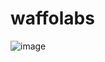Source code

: # waffolabs
![image](https://user-images.githubusercontent.com/72655919/167151192-b4db8c76-bb7f-44d0-ba86-685b4ba30180.png)
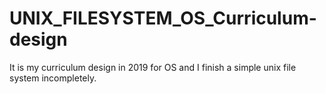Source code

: # UNIX_FILESYSTEM_OS_Curriculum-design
It is my curriculum design in 2019 for OS and I finish a simple unix file system incompletely.
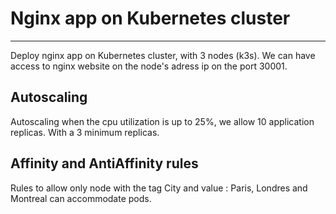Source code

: # Nginx app on Kubernetes cluster
---
Deploy nginx app on Kubernetes cluster, with 3 nodes (k3s). We can have access to nginx website on the node's adress ip on the port 30001.

## Autoscaling
Autoscaling when the cpu utilization is up to 25%, we allow 10 application replicas. With a 3 minimum replicas.

## Affinity and AntiAffinity rules
Rules to allow only node with the tag City and value : Paris, Londres and Montreal can accommodate pods.
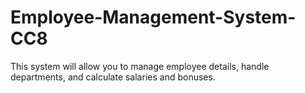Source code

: # Employee-Management-System-CC8
 This system will allow you to manage employee details, handle departments, and calculate salaries and bonuses.
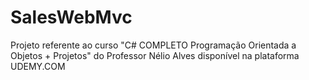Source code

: # SalesWebMvc

Projeto referente ao curso "C# COMPLETO Programação Orientada a Objetos + Projetos" do Professor Nélio Alves disponível na plataforma UDEMY.COM
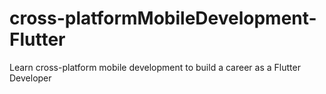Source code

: # cross-platformMobileDevelopment-Flutter
Learn cross-platform mobile development to build a career as a Flutter Developer
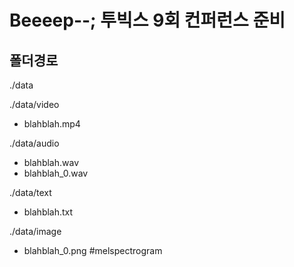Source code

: # Beeeep--; 투빅스 9회 컨퍼런스 준비

## 폴더경로

./data

./data/video
- blahblah.mp4
  
./data/audio
- blahblah.wav
- blahblah_0.wav

./data/text
- blahblah.txt

./data/image
- blahblah_0.png #melspectrogram
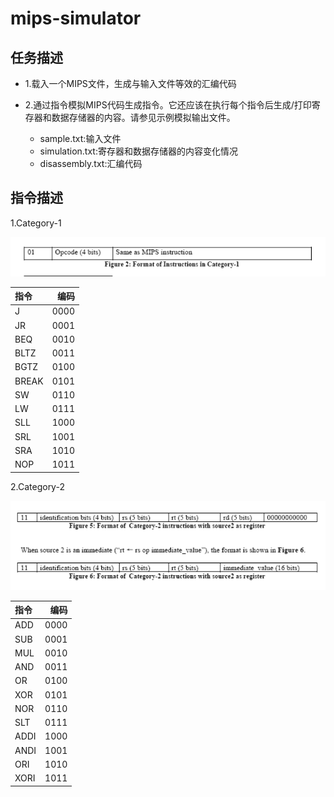 # mips-simulator

## 任务描述

* 1.载入一个MIPS文件，生成与输入文件等效的汇编代码

* 2.通过指令模拟MIPS代码生成指令。它还应该在执行每个指令后生成/打印寄存器和数据存储器的内容。请参见示例模拟输出文件。
    * sample.txt:输入文件
    * simulation.txt:寄存器和数据存储器的内容变化情况
    * disassembly.txt:汇编代码

## 指令描述
1.Category-1

![](./img/2.png)


| 指令|编码 |
| :---|---:|
|J|0000|
|JR|0001|
|BEQ| 0010|
|BLTZ|0011|
|BGTZ|0100|
|BREAK|0101|
|SW|0110|
|LW|0111|
|SLL|1000|
|SRL|1001|
|SRA|1010|
|NOP|1011|


2.Category-2

![](./img/1.png)

| 指令|编码 |
| :---|---:|
|ADD|0000|
|SUB|0001|
|MUL| 0010|
|AND|0011|
|OR|0100|
|XOR|0101|
|NOR|0110|
|SLT|0111|
|ADDI|1000|
|ANDI|1001|
|ORI|1010|
|XORI|1011|
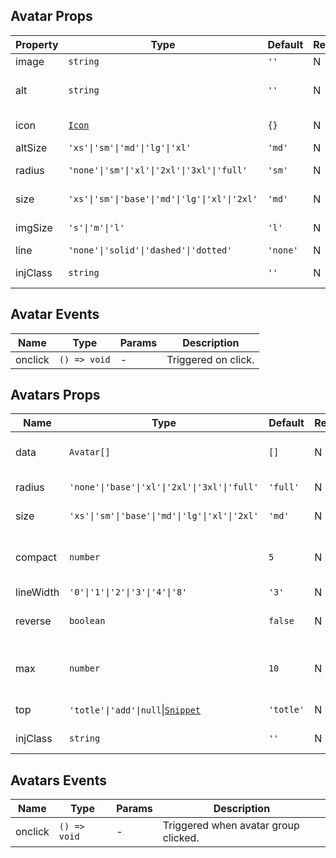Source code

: ## Avatar Props

| Property | Type                                                      | Default  | Required | Description                        |
| -------- | --------------------------------------------------------- | -------- | -------- | ---------------------------------- |
| image    | `string`                                                  | `''`     | N        | Image path.                        |
| alt      | `string`                                                  | `''`     | N        | Alt text, single char recommended. |
| icon     | [`Icon`](https://stdf.design/#/components?nav=icon&tab=1) | `{}`     | N        | Alternative icon.                  |
| altSize  | `'xs'\|'sm'\|'md'\|'lg'\|'xl'`                            | `'md'`   | N        | Alt text size.                     |
| radius   | `'none'\|'sm'\|'xl'\|'2xl'\|'3xl'\|'full'`                | `'sm'`   | N        | Border radius style.               |
| size     | `'xs'\|'sm'\|'base'\|'md'\|'lg'\|'xl'\|'2xl'`             | `'md'`   | N        | Avatar frame size.                 |
| imgSize  | `'s'\|'m'\|'l'`                                           | `'l'`    | N        | Avatar image size.                 |
| line     | `'none'\|'solid'\|'dashed'\|'dotted'`                     | `'none'` | N        | Border style.                      |
| injClass | `string`                                                  | `''`     | N        | Injected CSS class name.           |

## Avatar Events

| Name    | Type         | Params | Description         |
| ------- | ------------ | ------ | ------------------- |
| onclick | `() => void` | -      | Triggered on click. |

## Avatars Props

| Name      | Type                                                                                        | Default   | Required | Description                                   |
| --------- | ------------------------------------------------------------------------------------------- | --------- | -------- | --------------------------------------------- |
| data      | `Avatar[]`                                                                                  | `[]`      | N        | Array of Avatar Props data.                   |
| radius    | `'none'\|'base'\|'xl'\|'2xl'\|'3xl'\|'full'`                                                | `'full'`  | N        | Border radius style.                          |
| size      | `'xs'\|'sm'\|'base'\|'md'\|'lg'\|'xl'\|'2xl'`                                               | `'md'`    | N        | Avatar frame size.                            |
| compact   | `number`                                                                                    | `5`       | N        | Compactness level, higher means more compact. |
| lineWidth | `'0'\|'1'\|'2'\|'3'\|'4'\|'8'`                                                              | `'3'`     | N        | Border width.                                 |
| reverse   | `boolean`                                                                                   | `false`   | N        | Whether to reverse the order.                 |
| max       | `number`                                                                                    | `10`      | N        | Maximum number of avatars to display.         |
| top       | `'totle'\|'add'\|null`\|[`Snippet`](https://svelte.dev/docs/svelte/snippet#Typing-snippets) | `'totle'` | N        | Top layer content.                            |
| injClass  | `string`                                                                                    | `''`      | N        | Injected CSS class name.                      |

## Avatars Events

| Name    | Type         | Params | Description                          |
| ------- | ------------ | ------ | ------------------------------------ |
| onclick | `() => void` | -      | Triggered when avatar group clicked. |
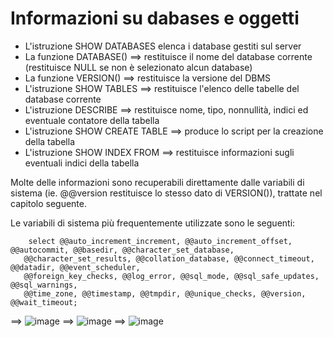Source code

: # Informazioni su dabases e oggetti
  - L'istruzione SHOW DATABASES elenca i database gestiti sul server
  - La funzione DATABASE() ==> restituisce il nome del database corrente (restituisce NULL se non è selezionato alcun database)
  - La funzione VERSION() ==> restituisce la versione del DBMS
  - L'istruzione SHOW TABLES ==> restituisce l'elenco delle tabelle del database corrente
  - L'istruzione DESCRIBE <tabella> ==> restituisce nome, tipo, nonnullità, indici ed eventuale contatore della tabella
  - L'istruzione SHOW CREATE TABLE <tabella> ==> produce lo script per la creazione della tabella
  - L'istruzione SHOW INDEX FROM <tabella> ==> restituisce informazioni sugli eventuali indici della tabella

  Molte delle informazioni sono recuperabili direttamente dalle variabili di sistema (ie. @@version restituisce lo stesso dato di VERSION()), trattate nel capitolo seguente.

  Le variabili di sistema più frequentemente utilizzate sono le seguenti:

		select @@auto_increment_increment, @@auto_increment_offset, @@autocommit, @@basedir, @@character_set_database,
       @@character_set_results, @@collation_database, @@connect_timeout, @@datadir, @@event_scheduler,
       @@foreign_key_checks, @@log_error, @@sql_mode, @@sql_safe_updates, @@sql_warnings,
       @@time_zone, @@timestamp, @@tmpdir, @@unique_checks, @@version, @@wait_timeout;

==> ![image](https://github.com/pmarconcini/DB_MySql_Appunti/assets/82878995/82326bc8-536c-4b3e-bef5-a80528988dfc)
==> ![image](https://github.com/pmarconcini/DB_MySql_Appunti/assets/82878995/9769d24e-1f89-44f9-af54-d541688505da)
==> ![image](https://github.com/pmarconcini/DB_MySql_Appunti/assets/82878995/0fb3fe9c-0d90-4d6e-bb17-25f276187fca)
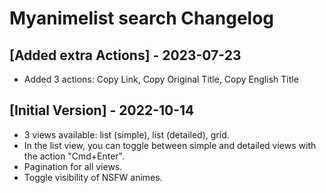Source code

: # Myanimelist search Changelog

## [Added extra Actions] - 2023-07-23

- Added 3 actions: Copy Link, Copy Original Title, Copy English Title

## [Initial Version] - 2022-10-14

- 3 views available: list (simple), list (detailed), grid.
- In the list view, you can toggle between simple and detailed views with the action "Cmd+Enter".
- Pagination for all views.
- Toggle visibility of NSFW animes.
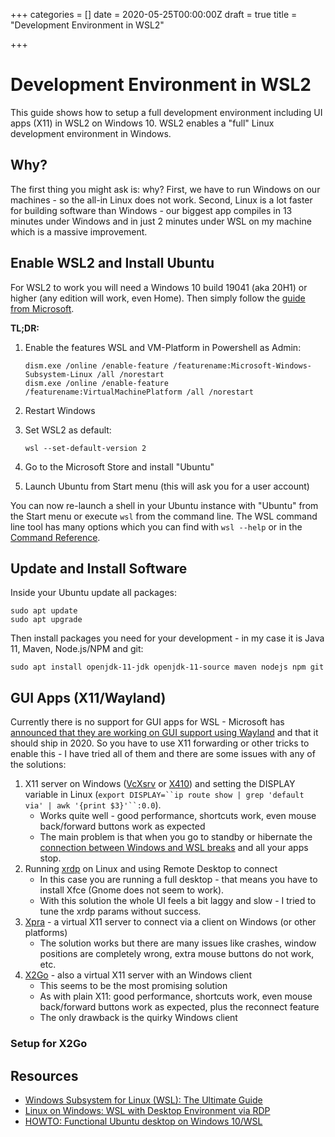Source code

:+++
categories = []
date = 2020-05-25T00:00:00Z
draft = true
title = "Development Environment in WSL2"

+++
# Development Environment in WSL2

This guide shows how to setup a full development environment including UI apps (X11) in WSL2 on Windows 10. WSL2 enables a "full" Linux development environment in Windows.

## Why?

The first thing you might ask is: why? First, we have to run Windows on our machines - so the all-in Linux does not work. Second, Linux is a lot faster for building software than Windows - our biggest app compiles in 13 minutes under Windows and in just 2 minutes under WSL on my machine which is a massive improvement.

## Enable WSL2 and Install Ubuntu

For WSL2 to work you will need a Windows 10 build 19041 (aka 20H1) or higher (any edition will work, even Home). Then simply follow the [guide from Microsoft](https://docs.microsoft.com/en-us/windows/wsl/wsl2-install "Windows Subsystem for Linux Installation Guide for Windows 10").

**TL;DR:**

1. Enable the features WSL and VM-Platform in Powershell as Admin:

       dism.exe /online /enable-feature /featurename:Microsoft-Windows-Subsystem-Linux /all /norestart
       dism.exe /online /enable-feature /featurename:VirtualMachinePlatform /all /norestart
2. Restart Windows
3. Set WSL2 as default:

       wsl --set-default-version 2
4. Go to the Microsoft Store and install "Ubuntu"
5. Launch Ubuntu from Start menu (this will ask you for a user account)

You can now re-launch a shell in your Ubuntu instance with "Ubuntu" from the Start menu or execute `wsl` from the command line. The WSL command line tool has many options which you can find with `wsl --help` or in the [Command Reference](https://docs.microsoft.com/en-us/windows/wsl/reference).

## Update and Install Software

Inside your Ubuntu update all packages:

    sudo apt update
    sudo apt upgrade

Then install packages you need for your development - in my case it is Java 11, Maven, Node.js/NPM and git:

    sudo apt install openjdk-11-jdk openjdk-11-source maven nodejs npm git

## GUI Apps (X11/Wayland)

Currently there is no support for GUI apps for WSL - Microsoft has [announced that they are working on GUI support using Wayland](https://devblogs.microsoft.com/commandline/the-windows-subsystem-for-linux-build-2020-summary/#wsl-gui) and that it should ship in 2020. So you have to use X11 forwarding or other tricks to enable this - I have tried all of them and there are some issues with any of the solutions:

1. X11 server on Windows ([VcXsrv](https://sourceforge.net/projects/vcxsrv/) or [X410](https://x410.dev/)) and setting the DISPLAY variable in Linux (`export DISPLAY=``ip route show | grep 'default via' | awk '{print $3}'``:0.0`).
   * Works quite well - good performance, shortcuts work, even mouse back/forward buttons work as expected
   * The main problem is that when you go to standby or hibernate the [connection between Windows and WSL breaks](https://superuser.com/questions/1474559/wsl2-x11-programs-disappear) and all your apps stop.
2. Running [xrdp](http://xrdp.org/) on Linux and using Remote Desktop to connect
   * In this case you are running a full desktop - that means you have to install Xfce (Gnome does not seem to work). 
   * With this solution the whole UI feels a bit laggy and slow - I tried to tune the xrdp params without success.
3. [Xpra](http://xpra.org/) - a virtual X11 server to connect via a client on Windows (or other platforms)
   * The solution works but there are many issues like crashes, window positions are completely wrong, extra mouse buttons do not work, etc.
4. [X2Go](https://wiki.x2go.org/) - also a virtual X11 server with an Windows client
   * This seems to be the most promising solution
   * As with plain X11: good performance, shortcuts work, even mouse back/forward buttons work as expected, plus the reconnect feature
   * The only drawback is the quirky Windows client

### Setup for X2Go 

## Resources

* [Windows Subsystem for Linux (WSL): The Ultimate Guide](https://adamtheautomator.com/windows-subsystem-for-linux/ "Windows Subsystem for Linux (WSL): The Ultimate Guide")
* [Linux on Windows: WSL with Desktop Environment via RDP](https://dev.to/darksmile92/linux-on-windows-wsl-with-desktop-environment-via-rdp-522g)
* [HOWTO: Functional Ubuntu desktop on Windows 10/WSL](https://eising.wordpress.com/2018/11/05/howto-functional-ubuntu-desktop-on-windows-10-wsl/)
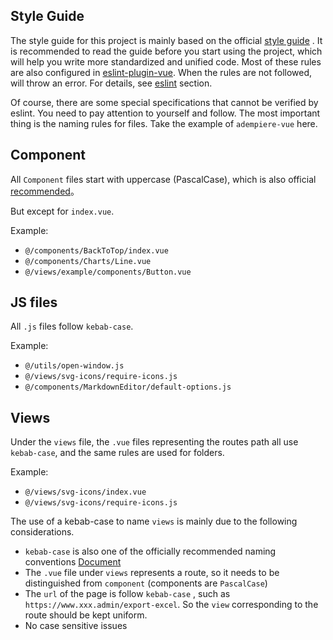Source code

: ## Style Guide

The style guide for this project is mainly based on the official [style guide](https://vuejs.org/v2/style-guide/index.html) . It is recommended to read the guide before you start using the project, which will help you write more standardized and unified code. Most of these rules are also configured in [eslint-plugin-vue](https://github.com/vuejs/eslint-plugin-vue). When the rules are not followed, will throw an error. For details, see [eslint](./eslint.md) section.

Of course, there are some special specifications that cannot be verified by eslint. You need to pay attention to yourself and follow. The most important thing is the naming rules for files. Take the example of `adempiere-vue` here.

## Component

All `Component` files start with uppercase (PascalCase), which is also official [recommended](https://vuejs.org/v2/style-guide/index.html#Single-file-component-filename-casing-strongly-recommended)。

But except for `index.vue`.

Example:

- `@/components/BackToTop/index.vue`
- `@/components/Charts/Line.vue`
- `@/views/example/components/Button.vue`

## JS files

All `.js` files follow `kebab-case`.

Example:

- `@/utils/open-window.js`
- `@/views/svg-icons/require-icons.js`
- `@/components/MarkdownEditor/default-options.js`

## Views

Under the `views` file, the `.vue` files representing the routes path all use `kebab-case`, and the same rules are used for folders.

Example:

- `@/views/svg-icons/index.vue`
- `@/views/svg-icons/require-icons.js`

The use of a kebab-case to name `views` is mainly due to the following considerations.

- `kebab-case` is also one of the officially recommended naming conventions [Document](https://vuejs.org/v2/style-guide/index.html#Single-file-component-filename-casing-strongly-recommended)
- The `.vue` file under `views` represents a route, so it needs to be distinguished from `component` (components are `PascalCase`)
- The `url` of the page is follow `kebab-case` , such as `https://www.xxx.admin/export-excel`. So the `view` corresponding to the route should be kept uniform.
- No case sensitive issues
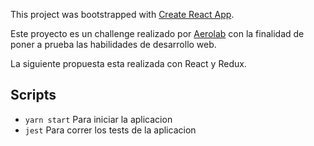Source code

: This project was bootstrapped with [Create React App](https://github.com/facebookincubator/create-react-app).

Este proyecto es un challenge realizado por [Aerolab](https://aerolab.co/) con la finalidad de poner a prueba las habilidades de desarrollo web.

La siguiente propuesta esta realizada con React y Redux.

## Scripts

* `yarn start` Para iniciar la aplicacion
* `jest` Para correr los tests de la aplicacion
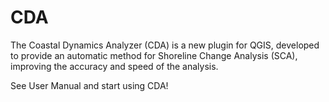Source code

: # CDA
The Coastal Dynamics Analyzer (CDA) is a new plugin for QGIS, developed to provide an automatic method for Shoreline Change Analysis (SCA), improving the accuracy and speed of the analysis. 

See User Manual and start using CDA!
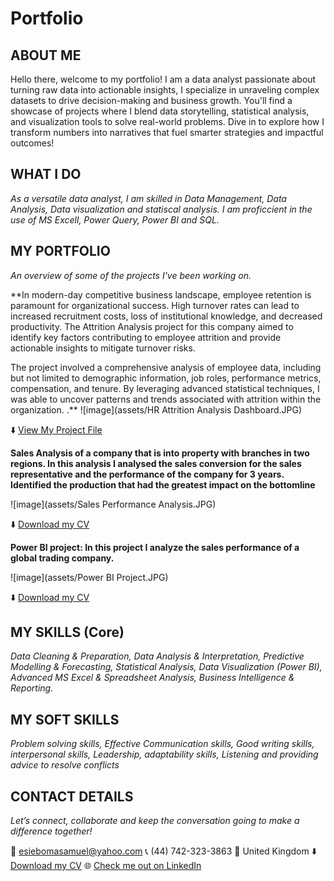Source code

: # Portfolio
<!--Section 1: Introduce your self-->
## ABOUT ME

Hello there, welcome to my portfolio! 
I am a data analyst passionate about turning raw data into actionable insights, I specialize in unraveling complex datasets to drive decision-making and business growth. You'll find a showcase of projects where I blend data storytelling, statistical analysis, and visualization tools to solve real-world problems. Dive in to explore how I transform numbers into narratives that fuel smarter strategies and impactful outcomes!



<!--Mention your top/relevant skills here - core and soft skills-->
## WHAT I DO

*As a versatile data analyst, I am skilled in Data Management, Data Analysis, Data visualization and statiscal analysis. I am proficcient in the use of MS Excell, Power Query, Power BI and SQL.*

<!--Section 2: List 3-4 key projects-->
## MY PORTFOLIO 

*An overview of some of the projects I've been working on.*

**In modern-day competitive business landscape, employee retention is paramount for organizational success. High turnover rates can lead to increased recruitment costs, loss of institutional knowledge, and decreased productivity. The Attrition Analysis project for this company aimed to identify key factors contributing to employee attrition and provide actionable insights to mitigate turnover risks.

The project involved a comprehensive analysis of employee data, including but not limited to demographic information, job roles, performance metrics, compensation, and tenure. By leveraging advanced statistical techniques, I was able to uncover patterns and trends associated with attrition within the organization.
.**
![image](assets/HR Attrition Analysis Dashboard.JPG) 

<tr>
  <td>⬇️</td>
<td><a href="docs/docs/docs/Human Resources_Attrition Analysis.xlsx">View My Project File</a></td>
 </tr>

**Sales Analysis of a company that is into property with branches in two regions. In this analysis I analysed the sales conversion for the sales representative and the performance of the company for 3 years. Identified the production that had the greatest impact on the bottomline**

![image](assets/Sales Performance Analysis.JPG)

 <tr>
    <td>⬇️</td>
    <td><a href="docs/docs/SAMUEL AVOKENYE ESIEBOMA CV-Data-Analyst_A092024.pdf">Download my CV</a></td>
</tr>

**Power BI project: In this project I analyze the sales performance of a global trading company.**

![image](assets/Power BI Project.JPG)
<tr>
    <td>⬇️</td>
    <td><a href="docs/docs/SAMUEL AVOKENYE ESIEBOMA CV-Data-Analyst_A092024.pdf">Download my CV</a></td>
</tr>

## MY SKILLS (Core)

*Data Cleaning & Preparation, Data Analysis & Interpretation, Predictive Modelling & Forecasting, Statistical Analysis, Data Visualization (Power BI), Advanced MS Excel & Spreadsheet Analysis, Business Intelligence & Reporting.*

## MY SOFT SKILLS
*Problem solving skills, Effective Communication skills, Good writing skills, interpersonal skills, Leadership, adaptability skills, Listening and providing advice to resolve conflicts*


## CONTACT DETAILS

*Let’s connect, collaborate and keep the conversation going to make a difference together!*
<ta  ble>
  <tbody>
    <tr>
      <td>📧</td>
      <td><a href="mailto:esiebomasamuel@yahoo.com">esiebomasamuel@yahoo.com</a></td>
    </tr>
    <tr>
      <td>📞</td>
      <td>(44) 742-323-3863</td>
    </tr>
    <tr>
      <td>📍</td>
      <td>United Kingdom</td>
    </tr>
    <tr>
      <td>⬇️</td>
      <td><a href="docs/docs/SAMUEL AVOKENYE ESIEBOMA CV-Data-Analyst_A092024.pdf">Download my CV</a></td>
    </tr>
    <tr>
      <td>🌐</td>
      <td><a href="https://esieboma.github.io/Portfolio/">Check me out on LinkedIn</a></td>
    </tr>
    <tr>
 </tbody>
</table>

■ **Brief**
Please show the lines of the material that contain the string "Border".

■ **Completed exercise**
| radius   | `'none'\|'sm'\|'xl'\|'2xl'\|'3xl'\|'full'`                | `'sm'`   | N        | Border radius style.               |
| line     | `'none'\|'solid'\|'dashed'\|'dotted'`                     | `'none'` | N        | Border style.                      |
| radius    | `'none'\|'base'\|'xl'\|'2xl'\|'3xl'\|'full'`                                                | `'full'`  | N        | Border radius style.                          |
| lineWidth | `'0'\|'1'\|'2'\|'3'\|'4'\|'8'`                                                              | `'3'`     | N        | Border width.                                 |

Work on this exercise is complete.